Nel 2006 alle incalzanti domande del giornalista Pierangelo Maurizio della trasmissione Kosmos (rete 4), Oscar Luigi Scalfaro ammise “di non avere elementi per rispondere” alla figlia di Domenico Ricci e disse:
“Era colpevole?… Non so”
E aggiunse un macabro dettaglio raccontando che, presente al fatto, dopo l’esecuzione vide un gruppo di donne scagliarsi spietatamente sui cadaveri e farne scempio. Il corpo straziato del brigadiere Ricci non fu mai consegnato alla famiglia e nessuno ne conosce il luogo di sepoltura.
Il giornalista di Kosmos, recuperò anche la sentenza emessa dal tribunale ai danni di Ricci, mentre gli atti processuali erano scomparsi, e vi si potè leggere:
“insieme al Missiato costituì l’anima della Squadraccia, della quale, poi, pare abbia assunto il comando ufficiale allo scioglimento di essa.”
“La domanda che sorge spontanea” si chiese il giornalista al termine delle sue ricerche “è se si può condannare un uomo a morte sulla base di un pare abbia assunto il comando di una squadra oramai sciolta.”
L’intransigente futuro presidente e cattolicissimo inquisitore, era talmente convinto della sua opera di “pulizia” che continuò a mandare fascisti in paradiso.
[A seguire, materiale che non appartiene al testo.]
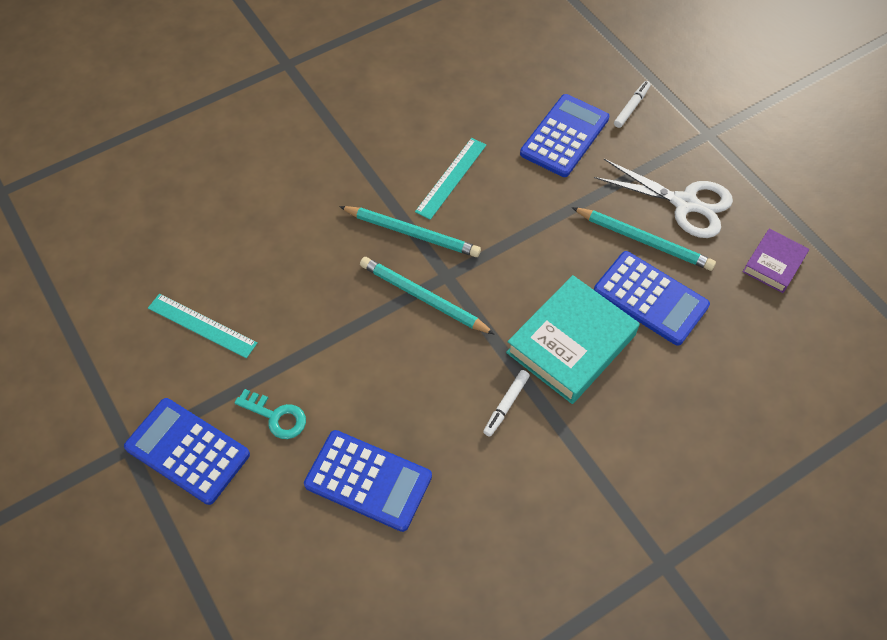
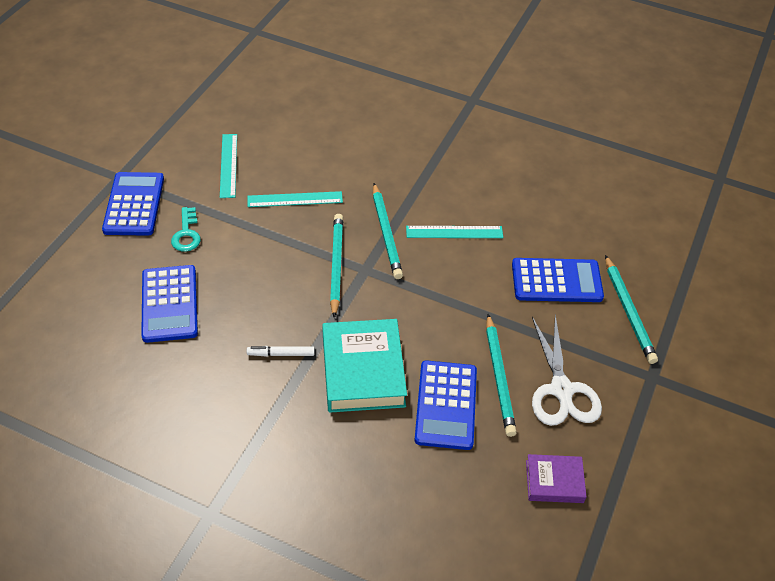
camera: 55 degrees right, 10 degrees down
turquoise book [506,275,640,404] -> turquoise book turned 75 degrees clockwise [322,319,407,413]
white marker [614,81,651,128] -> turquoise pencil [605,255,658,364]
none -> turquoise ruler [247,191,343,207]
Il 16 luglio del 1945 chiese ed ottenne la morte di Giovanni Pompa, anni 42, già appartenente alla Guardia Nazionale Repubblicana, sentenza che fu eseguita il 21 ottobre 1945. E otto mesi dalla fine del conflitto, il 21 dicembre fece condannare a morte Salvatore Zurlo, condanna chiesta con forza, ma che fu poi revocata, unica dopo sette di cui si è certamente venuti a conoscenza.
Scalfaro aveva saputo accreditarsi agli occhi della nuova classe dirigente e di lì a poco ottenne di divenire uno dei padri costituenti e iniziare così la sua brillante carriera che lo condusse al Parlamento e poi al Colle.
Due storie, due giudici che al bivio scelsero strade diverse e mentre Manlio Mattè fu ucciso dai partigiani, Oscar Luigi Scalfaro divenne presidente della Repubblica, ma si sa… chi muore non fa carriera.